Anyone know if the barbs I have in B/S/T will work on non-Koolance blocks?  Sorry for the shameless plug >.<  Just curious now cause of Paulieg.


----------



## PaulieG (Oct 24, 2008)

Binge said:


> Anyone know if the barbs I have in B/S/T will work on non-Koolance blocks?  Sorry for the shameless plug >.<  Just curious now cause of Paulieg.



LOL. No problem!


----------



## CyberDruid (Oct 25, 2008)

My thoughts on Compression Fittings are intitial impressions...I generally use 7/16 on 1/2 Barbs... so when I got a client that wanted compression fittings I did a little research and I came to the conclusion that Koolance makes the most secure fittings...double barb.
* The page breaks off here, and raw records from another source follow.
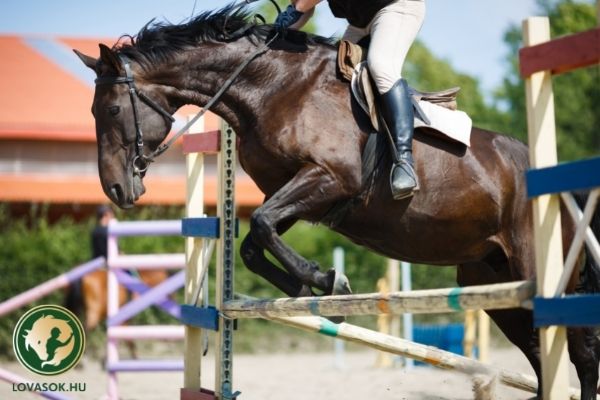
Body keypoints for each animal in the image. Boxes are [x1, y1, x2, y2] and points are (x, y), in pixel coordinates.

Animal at [75, 6, 600, 400]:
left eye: (113, 109)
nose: (116, 190)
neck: (269, 87)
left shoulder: (329, 179)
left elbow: (261, 223)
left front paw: (331, 282)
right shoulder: (299, 194)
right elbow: (253, 241)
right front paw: (316, 292)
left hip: (538, 267)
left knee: (579, 351)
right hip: (490, 279)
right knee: (539, 351)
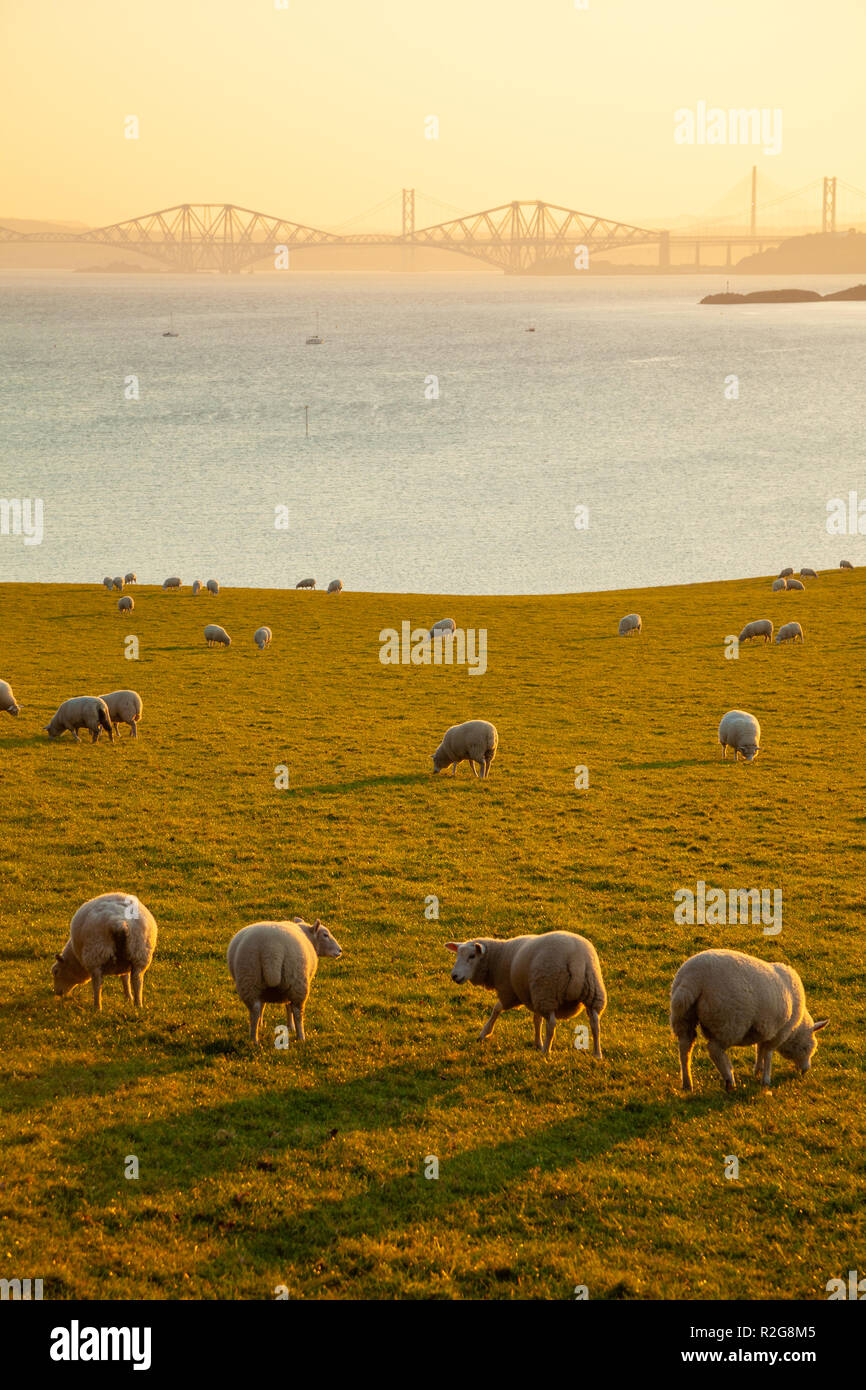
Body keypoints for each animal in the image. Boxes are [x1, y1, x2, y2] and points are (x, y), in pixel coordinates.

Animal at [226, 911, 341, 1045]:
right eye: (325, 935)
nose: (340, 950)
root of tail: (271, 949)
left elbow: (263, 1005)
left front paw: (261, 1024)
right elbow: (288, 1007)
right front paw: (291, 1027)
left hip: (249, 979)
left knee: (254, 1009)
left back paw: (254, 1039)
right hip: (296, 982)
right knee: (297, 1011)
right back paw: (301, 1037)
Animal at [447, 928, 608, 1056]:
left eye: (472, 956)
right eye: (457, 955)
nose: (454, 976)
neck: (498, 958)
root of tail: (576, 960)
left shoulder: (510, 992)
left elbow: (496, 1009)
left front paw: (484, 1033)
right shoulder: (533, 994)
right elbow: (537, 1020)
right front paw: (538, 1043)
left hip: (547, 990)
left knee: (552, 1024)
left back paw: (546, 1053)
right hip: (591, 991)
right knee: (595, 1022)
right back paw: (597, 1054)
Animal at [670, 950, 828, 1089]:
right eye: (807, 1047)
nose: (805, 1070)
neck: (795, 1030)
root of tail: (693, 979)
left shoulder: (765, 1029)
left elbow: (760, 1050)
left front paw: (757, 1070)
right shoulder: (779, 1032)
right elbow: (768, 1053)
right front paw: (766, 1079)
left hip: (683, 1016)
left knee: (685, 1047)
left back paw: (687, 1083)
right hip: (730, 1022)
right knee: (714, 1050)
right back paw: (729, 1079)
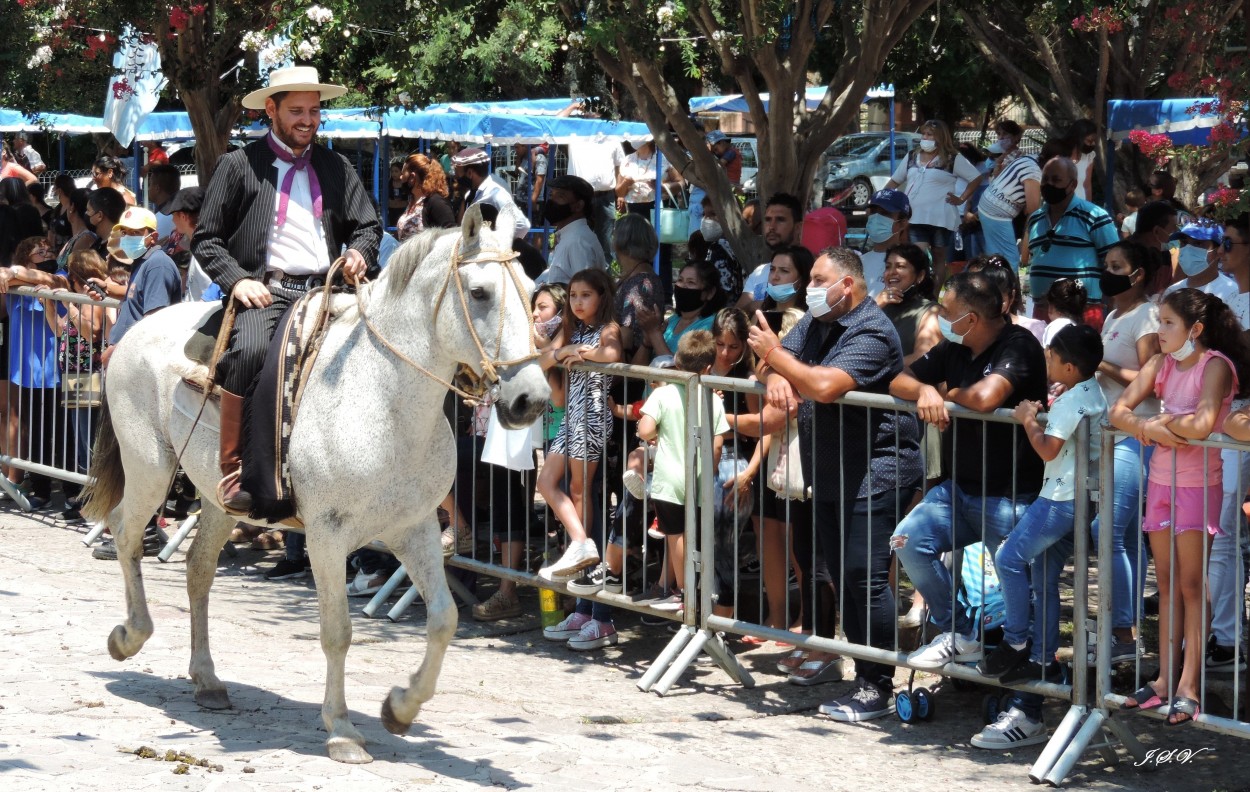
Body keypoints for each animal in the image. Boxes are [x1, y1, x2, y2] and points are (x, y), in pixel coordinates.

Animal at [79, 203, 547, 759]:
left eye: (529, 287)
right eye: (479, 293)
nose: (531, 400)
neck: (383, 398)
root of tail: (133, 332)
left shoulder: (416, 530)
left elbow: (444, 618)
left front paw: (400, 708)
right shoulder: (328, 535)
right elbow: (337, 631)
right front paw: (341, 729)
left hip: (217, 498)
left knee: (198, 570)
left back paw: (208, 680)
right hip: (150, 469)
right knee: (124, 532)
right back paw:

If you muck about in your rig and move stuff you could strain a fitting and I like the way the Koolance grab the tube.

The build called for 3/8 ID tubing. SO I used the Feser 3/8 with the Koolance fittings and it grabs super tight. It's not really easy to get them apart either.

I am finding that I need to use a pair of padded needlenose vice grips on the tube when taking the collar off--or it will unscrew from the block/rad/res what have you.

They do have a nice clean uniform appearance: but so does unclamped 7/16 over 1/2 barbs  at 1/3 the cost.

If you are using 3/8 take a look at the Feser tubing: it's very hard (high durometer) and looks great. I am using Koolance coil wraps (steel springs) and I can get a pretty tight bend from it too.


----------